German car giant Daimler announced today it plans to slash thousands of jobs worldwide by the end of 2022 as part of its push to electric vehicles.
The cuts are aimed to boost profit margins which have been eroded by investments in electric and self-driving vehicles.
“The automotive industry is in the middle of the biggest transformation in its history,” Daimler said in a statement.
Earlier this month, Daimler said it would cut a tenth of all its manager-level workers across the globe, in a bid to slash €1.4bn (£1.2bn) worth of personnel costs.
The German manufacturer said the cuts came as its profit would fall significantly over the next two years because of the shift to electric vehicles.

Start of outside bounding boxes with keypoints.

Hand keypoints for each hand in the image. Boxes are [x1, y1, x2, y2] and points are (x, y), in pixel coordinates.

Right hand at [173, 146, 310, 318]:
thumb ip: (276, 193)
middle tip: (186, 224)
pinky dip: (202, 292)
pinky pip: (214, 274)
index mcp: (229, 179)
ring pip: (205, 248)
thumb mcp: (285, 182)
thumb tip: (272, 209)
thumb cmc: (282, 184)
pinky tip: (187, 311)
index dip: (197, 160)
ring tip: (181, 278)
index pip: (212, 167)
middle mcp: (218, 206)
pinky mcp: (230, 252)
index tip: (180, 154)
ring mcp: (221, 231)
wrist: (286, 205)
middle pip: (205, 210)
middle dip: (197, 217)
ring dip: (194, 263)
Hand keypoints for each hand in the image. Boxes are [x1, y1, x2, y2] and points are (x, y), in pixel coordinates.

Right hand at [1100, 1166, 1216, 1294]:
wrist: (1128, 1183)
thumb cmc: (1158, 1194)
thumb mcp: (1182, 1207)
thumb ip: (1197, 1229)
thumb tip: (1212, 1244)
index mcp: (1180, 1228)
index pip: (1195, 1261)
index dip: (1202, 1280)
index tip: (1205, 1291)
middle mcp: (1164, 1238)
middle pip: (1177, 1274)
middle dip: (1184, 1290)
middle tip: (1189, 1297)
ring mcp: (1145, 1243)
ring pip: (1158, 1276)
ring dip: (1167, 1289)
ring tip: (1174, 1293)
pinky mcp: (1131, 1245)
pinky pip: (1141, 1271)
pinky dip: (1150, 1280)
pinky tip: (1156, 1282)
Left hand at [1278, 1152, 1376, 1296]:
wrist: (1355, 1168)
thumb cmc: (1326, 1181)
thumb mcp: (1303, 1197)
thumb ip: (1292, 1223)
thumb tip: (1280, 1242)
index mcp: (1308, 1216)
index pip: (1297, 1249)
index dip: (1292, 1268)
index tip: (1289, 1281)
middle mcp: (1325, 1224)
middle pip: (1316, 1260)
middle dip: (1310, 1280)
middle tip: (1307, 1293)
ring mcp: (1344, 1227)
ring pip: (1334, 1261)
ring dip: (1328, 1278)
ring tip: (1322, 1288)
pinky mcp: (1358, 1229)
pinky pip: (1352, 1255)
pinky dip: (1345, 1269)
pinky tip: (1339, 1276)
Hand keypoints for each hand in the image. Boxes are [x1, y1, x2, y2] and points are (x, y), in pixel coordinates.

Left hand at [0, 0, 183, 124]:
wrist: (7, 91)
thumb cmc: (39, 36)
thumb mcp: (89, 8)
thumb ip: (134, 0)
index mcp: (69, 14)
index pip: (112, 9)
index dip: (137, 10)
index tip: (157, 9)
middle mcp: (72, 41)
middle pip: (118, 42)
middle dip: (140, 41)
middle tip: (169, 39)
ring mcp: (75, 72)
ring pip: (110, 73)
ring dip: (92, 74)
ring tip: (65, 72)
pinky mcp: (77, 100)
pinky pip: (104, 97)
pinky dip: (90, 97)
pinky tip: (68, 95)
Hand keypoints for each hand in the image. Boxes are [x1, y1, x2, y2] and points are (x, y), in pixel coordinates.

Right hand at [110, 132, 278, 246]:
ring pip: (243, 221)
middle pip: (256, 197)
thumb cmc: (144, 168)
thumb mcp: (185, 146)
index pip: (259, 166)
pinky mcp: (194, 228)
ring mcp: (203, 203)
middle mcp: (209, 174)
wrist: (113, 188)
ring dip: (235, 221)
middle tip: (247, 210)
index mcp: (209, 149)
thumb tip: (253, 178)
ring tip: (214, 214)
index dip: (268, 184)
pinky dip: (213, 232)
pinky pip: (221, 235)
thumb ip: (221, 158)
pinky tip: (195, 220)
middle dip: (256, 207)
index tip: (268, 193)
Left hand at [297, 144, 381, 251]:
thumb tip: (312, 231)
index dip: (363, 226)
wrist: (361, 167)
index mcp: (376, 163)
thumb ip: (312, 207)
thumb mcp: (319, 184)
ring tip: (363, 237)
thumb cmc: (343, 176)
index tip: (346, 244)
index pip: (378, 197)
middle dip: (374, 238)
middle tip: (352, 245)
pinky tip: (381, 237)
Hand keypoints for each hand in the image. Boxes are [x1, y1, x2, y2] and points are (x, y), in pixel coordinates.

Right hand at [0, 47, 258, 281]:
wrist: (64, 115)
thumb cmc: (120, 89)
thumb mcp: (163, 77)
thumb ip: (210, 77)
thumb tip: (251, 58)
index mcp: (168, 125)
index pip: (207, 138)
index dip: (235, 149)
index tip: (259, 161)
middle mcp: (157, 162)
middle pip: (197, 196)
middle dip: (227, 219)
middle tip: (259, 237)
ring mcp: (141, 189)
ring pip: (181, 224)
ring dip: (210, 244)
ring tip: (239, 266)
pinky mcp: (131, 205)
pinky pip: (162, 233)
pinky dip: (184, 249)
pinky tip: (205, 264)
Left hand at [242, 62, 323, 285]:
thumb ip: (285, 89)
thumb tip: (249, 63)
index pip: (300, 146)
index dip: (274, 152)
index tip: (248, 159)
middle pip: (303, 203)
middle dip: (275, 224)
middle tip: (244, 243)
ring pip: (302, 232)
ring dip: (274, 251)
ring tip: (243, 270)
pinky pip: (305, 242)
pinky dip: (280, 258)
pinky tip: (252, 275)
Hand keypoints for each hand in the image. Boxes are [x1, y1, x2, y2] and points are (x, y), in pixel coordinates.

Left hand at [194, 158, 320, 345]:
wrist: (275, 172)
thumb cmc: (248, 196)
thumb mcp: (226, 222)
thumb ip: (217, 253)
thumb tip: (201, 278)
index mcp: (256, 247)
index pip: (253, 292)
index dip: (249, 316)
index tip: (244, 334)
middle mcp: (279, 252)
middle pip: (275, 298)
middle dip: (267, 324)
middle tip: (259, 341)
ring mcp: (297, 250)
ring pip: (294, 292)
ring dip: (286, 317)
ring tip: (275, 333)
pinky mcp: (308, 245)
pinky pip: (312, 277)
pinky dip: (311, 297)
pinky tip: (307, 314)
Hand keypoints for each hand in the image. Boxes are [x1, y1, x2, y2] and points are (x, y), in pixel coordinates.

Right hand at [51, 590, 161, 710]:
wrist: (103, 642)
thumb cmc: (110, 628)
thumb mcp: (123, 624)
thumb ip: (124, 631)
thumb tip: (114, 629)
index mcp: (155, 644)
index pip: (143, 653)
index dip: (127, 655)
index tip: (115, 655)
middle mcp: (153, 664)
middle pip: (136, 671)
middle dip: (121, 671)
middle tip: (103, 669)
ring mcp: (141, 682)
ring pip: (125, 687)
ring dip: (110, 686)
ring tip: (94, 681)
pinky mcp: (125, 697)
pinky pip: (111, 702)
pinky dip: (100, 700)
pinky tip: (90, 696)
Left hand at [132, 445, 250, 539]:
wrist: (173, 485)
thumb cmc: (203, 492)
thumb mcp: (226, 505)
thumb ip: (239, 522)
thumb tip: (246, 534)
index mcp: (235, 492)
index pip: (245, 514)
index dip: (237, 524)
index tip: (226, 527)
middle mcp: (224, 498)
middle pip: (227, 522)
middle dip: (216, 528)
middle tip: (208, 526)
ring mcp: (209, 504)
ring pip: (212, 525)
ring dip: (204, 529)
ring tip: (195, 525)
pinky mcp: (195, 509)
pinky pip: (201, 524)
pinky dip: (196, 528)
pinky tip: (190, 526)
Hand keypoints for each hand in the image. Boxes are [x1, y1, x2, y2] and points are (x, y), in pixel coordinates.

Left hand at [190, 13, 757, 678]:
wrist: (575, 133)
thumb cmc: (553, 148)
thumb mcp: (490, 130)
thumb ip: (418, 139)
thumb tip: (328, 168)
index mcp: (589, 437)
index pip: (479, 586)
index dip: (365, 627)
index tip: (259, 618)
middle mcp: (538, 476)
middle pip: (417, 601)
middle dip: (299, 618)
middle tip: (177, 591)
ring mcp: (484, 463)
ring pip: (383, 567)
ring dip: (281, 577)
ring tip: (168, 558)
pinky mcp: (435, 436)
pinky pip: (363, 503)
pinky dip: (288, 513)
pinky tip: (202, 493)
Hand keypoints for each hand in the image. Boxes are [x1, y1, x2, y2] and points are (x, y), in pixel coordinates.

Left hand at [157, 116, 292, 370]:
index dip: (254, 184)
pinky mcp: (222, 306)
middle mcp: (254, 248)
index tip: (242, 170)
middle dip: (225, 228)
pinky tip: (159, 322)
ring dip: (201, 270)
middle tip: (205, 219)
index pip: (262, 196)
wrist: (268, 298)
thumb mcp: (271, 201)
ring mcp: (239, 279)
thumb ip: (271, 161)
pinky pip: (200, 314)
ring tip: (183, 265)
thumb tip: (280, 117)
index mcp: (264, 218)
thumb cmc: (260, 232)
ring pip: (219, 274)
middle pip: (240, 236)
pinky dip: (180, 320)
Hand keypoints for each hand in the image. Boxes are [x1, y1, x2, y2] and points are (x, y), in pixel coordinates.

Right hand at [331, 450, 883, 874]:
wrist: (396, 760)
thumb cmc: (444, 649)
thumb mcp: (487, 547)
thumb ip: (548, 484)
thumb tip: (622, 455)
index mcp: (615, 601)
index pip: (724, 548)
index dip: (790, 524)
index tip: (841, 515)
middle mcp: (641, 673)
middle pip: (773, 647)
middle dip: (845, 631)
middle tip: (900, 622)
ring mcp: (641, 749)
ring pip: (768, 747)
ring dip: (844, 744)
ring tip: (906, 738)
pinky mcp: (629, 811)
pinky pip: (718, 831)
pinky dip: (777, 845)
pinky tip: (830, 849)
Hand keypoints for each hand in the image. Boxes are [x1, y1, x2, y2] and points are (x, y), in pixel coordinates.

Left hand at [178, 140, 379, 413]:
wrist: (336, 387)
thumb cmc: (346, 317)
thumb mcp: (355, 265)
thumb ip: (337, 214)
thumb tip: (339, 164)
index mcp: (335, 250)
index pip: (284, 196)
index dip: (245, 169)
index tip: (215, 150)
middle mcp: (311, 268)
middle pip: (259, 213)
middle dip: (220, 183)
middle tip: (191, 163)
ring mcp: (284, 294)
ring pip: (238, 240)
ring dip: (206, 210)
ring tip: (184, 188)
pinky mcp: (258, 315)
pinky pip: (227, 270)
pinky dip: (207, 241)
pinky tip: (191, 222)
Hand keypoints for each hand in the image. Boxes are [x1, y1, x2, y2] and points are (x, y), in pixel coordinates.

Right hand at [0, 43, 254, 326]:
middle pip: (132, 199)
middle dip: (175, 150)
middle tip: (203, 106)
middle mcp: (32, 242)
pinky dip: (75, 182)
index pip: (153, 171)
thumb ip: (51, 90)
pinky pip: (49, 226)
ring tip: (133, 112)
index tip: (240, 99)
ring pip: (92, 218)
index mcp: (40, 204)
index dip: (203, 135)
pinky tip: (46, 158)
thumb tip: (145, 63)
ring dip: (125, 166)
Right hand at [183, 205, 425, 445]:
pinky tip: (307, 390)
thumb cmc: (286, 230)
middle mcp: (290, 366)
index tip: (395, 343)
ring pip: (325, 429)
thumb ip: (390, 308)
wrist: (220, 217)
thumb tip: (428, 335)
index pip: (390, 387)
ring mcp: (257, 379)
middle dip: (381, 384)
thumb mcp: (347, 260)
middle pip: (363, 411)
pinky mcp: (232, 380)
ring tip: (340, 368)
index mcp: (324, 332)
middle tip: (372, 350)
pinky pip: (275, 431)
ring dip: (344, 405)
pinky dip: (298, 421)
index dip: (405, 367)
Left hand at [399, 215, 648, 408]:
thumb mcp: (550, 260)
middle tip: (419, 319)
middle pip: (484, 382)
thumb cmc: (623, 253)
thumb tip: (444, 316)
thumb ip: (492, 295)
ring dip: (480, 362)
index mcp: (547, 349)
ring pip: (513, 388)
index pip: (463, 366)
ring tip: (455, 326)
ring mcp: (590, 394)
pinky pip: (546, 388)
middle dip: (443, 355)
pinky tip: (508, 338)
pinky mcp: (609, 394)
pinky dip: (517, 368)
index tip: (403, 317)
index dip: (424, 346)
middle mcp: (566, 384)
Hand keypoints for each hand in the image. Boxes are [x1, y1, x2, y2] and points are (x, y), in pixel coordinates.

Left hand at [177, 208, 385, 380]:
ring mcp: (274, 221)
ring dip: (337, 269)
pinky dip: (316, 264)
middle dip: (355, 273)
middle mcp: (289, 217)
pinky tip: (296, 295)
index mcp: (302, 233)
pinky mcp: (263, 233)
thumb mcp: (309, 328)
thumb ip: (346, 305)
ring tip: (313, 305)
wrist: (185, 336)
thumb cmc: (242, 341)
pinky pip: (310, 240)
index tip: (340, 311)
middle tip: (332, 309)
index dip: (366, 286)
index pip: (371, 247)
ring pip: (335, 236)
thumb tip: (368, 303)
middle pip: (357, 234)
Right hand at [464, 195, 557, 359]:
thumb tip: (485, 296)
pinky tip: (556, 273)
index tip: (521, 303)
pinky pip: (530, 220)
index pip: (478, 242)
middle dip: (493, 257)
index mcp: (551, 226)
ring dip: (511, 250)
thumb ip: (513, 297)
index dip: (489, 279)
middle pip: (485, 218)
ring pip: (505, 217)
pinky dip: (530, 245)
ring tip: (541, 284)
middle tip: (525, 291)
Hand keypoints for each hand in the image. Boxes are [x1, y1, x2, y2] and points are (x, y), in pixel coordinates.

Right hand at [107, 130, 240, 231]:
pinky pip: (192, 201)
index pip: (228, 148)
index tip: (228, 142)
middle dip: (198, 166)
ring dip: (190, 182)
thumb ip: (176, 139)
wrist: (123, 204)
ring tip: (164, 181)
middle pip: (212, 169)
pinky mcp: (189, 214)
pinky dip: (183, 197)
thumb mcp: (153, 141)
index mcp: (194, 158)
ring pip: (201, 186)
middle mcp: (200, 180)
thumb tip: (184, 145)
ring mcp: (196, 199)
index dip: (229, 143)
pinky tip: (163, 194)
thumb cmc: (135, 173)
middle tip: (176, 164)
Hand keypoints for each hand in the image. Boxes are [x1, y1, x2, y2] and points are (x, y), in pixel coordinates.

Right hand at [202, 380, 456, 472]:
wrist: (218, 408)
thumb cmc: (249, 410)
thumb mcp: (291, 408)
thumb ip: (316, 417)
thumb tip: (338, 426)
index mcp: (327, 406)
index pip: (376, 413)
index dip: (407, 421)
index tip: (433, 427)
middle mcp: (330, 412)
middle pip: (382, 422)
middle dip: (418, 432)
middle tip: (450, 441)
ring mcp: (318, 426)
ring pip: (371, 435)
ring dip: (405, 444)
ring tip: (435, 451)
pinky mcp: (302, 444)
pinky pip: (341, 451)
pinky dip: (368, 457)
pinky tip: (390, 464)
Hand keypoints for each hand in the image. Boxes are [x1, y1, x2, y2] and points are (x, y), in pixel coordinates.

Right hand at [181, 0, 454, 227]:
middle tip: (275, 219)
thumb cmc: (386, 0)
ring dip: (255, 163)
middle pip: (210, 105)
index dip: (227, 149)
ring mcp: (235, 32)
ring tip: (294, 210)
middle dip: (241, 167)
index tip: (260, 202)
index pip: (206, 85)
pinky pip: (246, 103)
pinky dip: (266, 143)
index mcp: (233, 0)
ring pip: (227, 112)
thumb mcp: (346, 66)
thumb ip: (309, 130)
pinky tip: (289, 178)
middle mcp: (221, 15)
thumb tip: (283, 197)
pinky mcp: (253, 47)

Daimler and its peers are scrambling to reduce their overall carbon emissions, ahead of strict EU rules which come in next year.
Failure to meet the requirements could result in billions of euros-worth of fines from the EU. Daimler has already warned on profit several times last year, and has spent more than €500m as it gets up to speed on electrification.
Daimler’s announcement comes days after Volkswagen’s luxury car unit Audi said it would cut one in 10 jobs, freeing up billions of euros to fund its shift toward electric vehicle production.
Carmakers are having to make huge investments into cleaner and self-driving technologies as demand in China, their biggest market, is falling and a trade war between Washington and Beijing is curbing global economic growth.